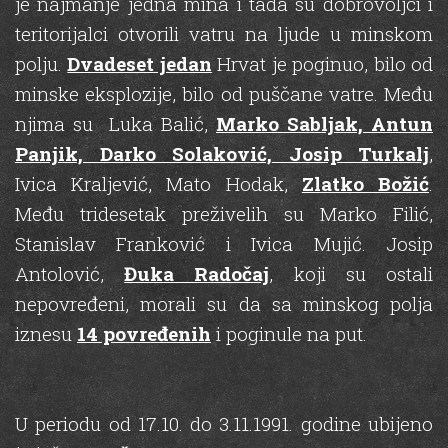
je najmanje jedna mina i tada su dobrovoljci i
teritorijalci otvorili vatru na ljude u minskom
polju.
Dvadeset jedan
Hrvat je poginuo, bilo od
minske eksplozije, bilo od puščane vatre. Među
njima su Luka Balić,
Marko Sabljak, Antun
Panjik, Darko Solaković, Josip Turkalj
,
Ivica Kraljević, Mato Hodak,
Zlatko Božić
.
Među tridesetak preživelih su Marko Filić,
Stanislav Franković i Ivica Mujić. Josip
Antolović,
Đuka Radočaj
, koji su ostali
nepovređeni, morali su da sa minskog polja
iznesu
14 povređenih
i poginule na put.
U periodu od 17.10. do 3.11.1991. godine ubijeno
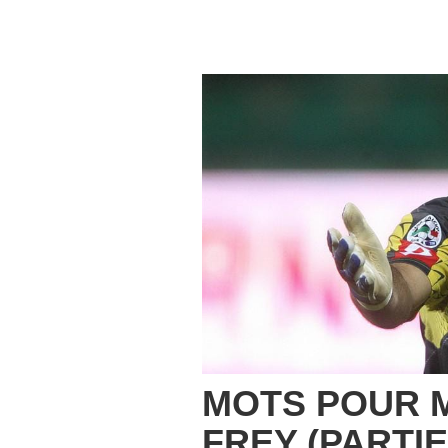
MOTS POUR M
FREY (PARTIE 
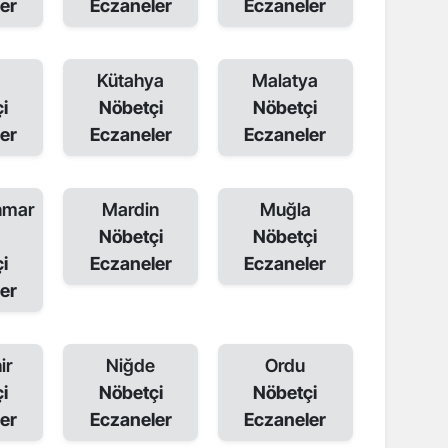
er
Eczaneler
Eczaneler
a
Kütahya
Malatya
i
Nöbetçi
Nöbetçi
er
Eczaneler
Eczaneler
nmar
Mardin
Muğla
Nöbetçi
Nöbetçi
i
Eczaneler
Eczaneler
er
ir
Niğde
Ordu
i
Nöbetçi
Nöbetçi
er
Eczaneler
Eczaneler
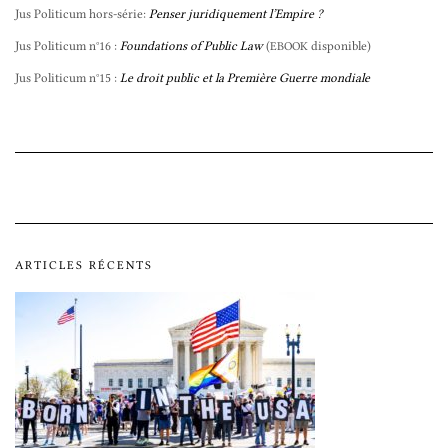
Jus Politicum hors-série:
Penser juridiquement l’Empire ?
Jus Politicum n°16 :
Foundations of Public Law
(
disponible)
EBOOK
Jus Politicum n°15 :
Le droit public et la Première Guerre mondiale
ARTICLES RÉCENTS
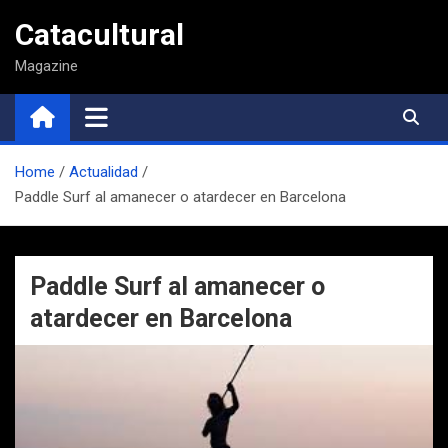
Saltar
Catacultural
al
contenido
Magazine
Home
Actualidad
Paddle Surf al amanecer o atardecer en Barcelona
Paddle Surf al amanecer o
atardecer en Barcelona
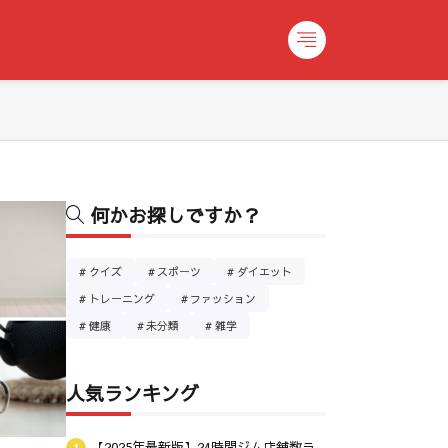
何かお探しですか？
クイズ
スポーツ
ダイエット
トレーニング
ファッション
健康
未分類
雑学
人気ランキング
【2025年最新版】24時間ジム店舗数ラ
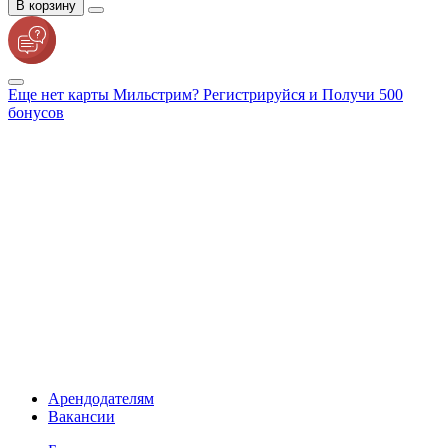
В корзину
Еще нет карты Мильстрим? Регистрируйся и Получи 500
бонусов
Арендодателям
Вакансии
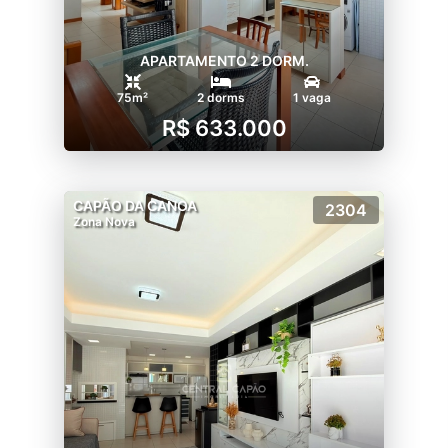
APARTAMENTO 2 DORM.
75m²
2 dorms
1 vaga
R$ 633.000
CAPÃO DA CANOA
2304
Zona Nova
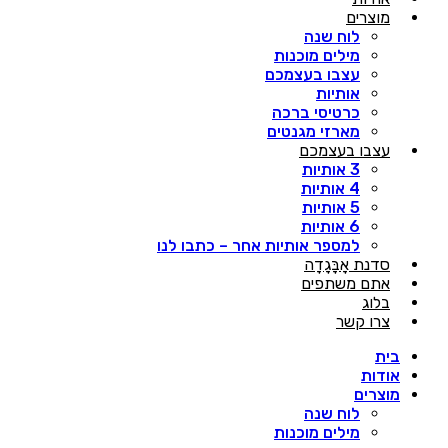
מוצרים
לוח שנה
מילים מוכנות
עצבו בעצמכם
אותיות
כרטיסי ברכה
מארזי מגנטים
עצבו בעצמכם
3 אותיות
4 אותיות
5 אותיות
6 אותיות
למספר אותיות אחר – כתבו לנו
סדנת אָבָּגָדָה
אתם משתפים
בלוג
צרו קשר
בית
אודות
מוצרים
לוח שנה
מילים מוכנות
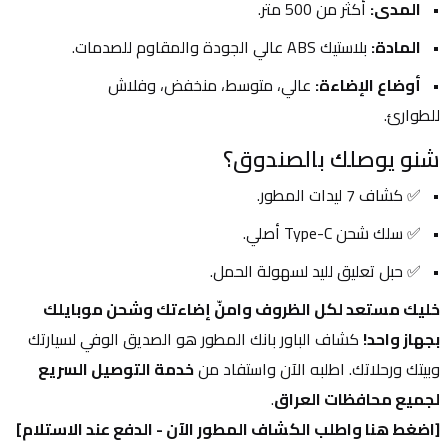
المدى:
 أكثر من 500 متر.
المادة:
 بلاستيك ABS عالي الجودة والمقاوم للصدمات.
أوضاع الإضاءة:
 عالي، متوسط، منخفض، وفلاش 
للطوارئ.
شنو يوصلك بالصندوق؟
✅ كشاف 7 ليدات المطور.
✅ سلك شحن Type-C أصلي.
✅ حبل تعليق لليد لسهولة الحمل.
خليك مستعد لكل الظروف وامنّ إضاءتك وشحن موبايلك 
بجهاز واحد!
 كشاف الباور بانك المطور هو الصديق الوفي لسيارتك 
وبيتك ورحلاتك. اطلبه الآن واستفاد من 
خدمة التوصيل السريع 
لجميع محافظات العراق
.
[اضغط هنا واطلب الكشاف المطور الآن - الدفع عند الاستلام]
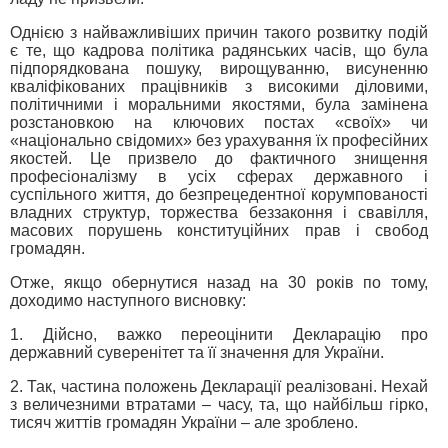
Однією з найважливіших причин такого розвитку подій
є те, що кадрова політика радянських часів, що була
підпорядкована пошуку, вирощуванню, висуненню
кваліфікованих працівників з високими діловими,
політичними і моральними якостями, була замінена
розстановкою на ключових постах «своїх» чи
«національно свідомих» без урахування їх професійних
якостей. Це призвело до фактичного знищення
професіоналізму в усіх сферах державного і
суспільного життя, до безпрецедентної корумпованості
владних структур, торжества беззаконня і свавілля,
масових порушень конституційних прав і свобод
громадян.
Отже, якщо обернутися назад на 30 років по тому,
доходимо наступного висновку:
1. Дійсно, важко переоцінити Декларацію про
державний суверенітет та її значення для України.
2. Так, частина положень Декларації реалізовані. Нехай
з величезними втратами – часу, та, що найбільш гірко,
тисяч життів громадян України – але зроблено.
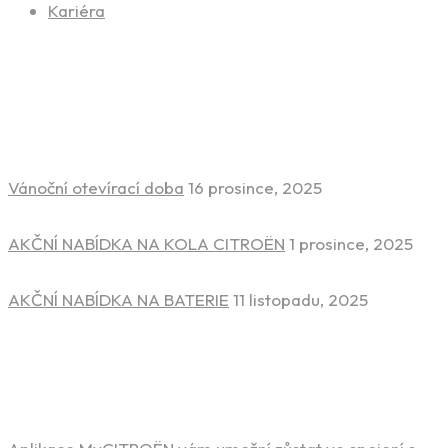
Kariéra
Novinky ze světa aut
Vánoční otevírací doba
16 prosince, 2025
AKČNÍ NABÍDKA NA KOLA CITROËN
1 prosince, 2025
AKČNÍ NABÍDKA NA BATERIE
11 listopadu, 2025
Stáhněte si aplikaci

• • •

▶ _Brief_
Filter the listing above by the word "NABÍDKA"; copy each line that passes.

▶ _Solution to the problem_
AKČNÍ NABÍDKA NA KOLA CITROËN
AKČNÍ NABÍDKA NA BATERIE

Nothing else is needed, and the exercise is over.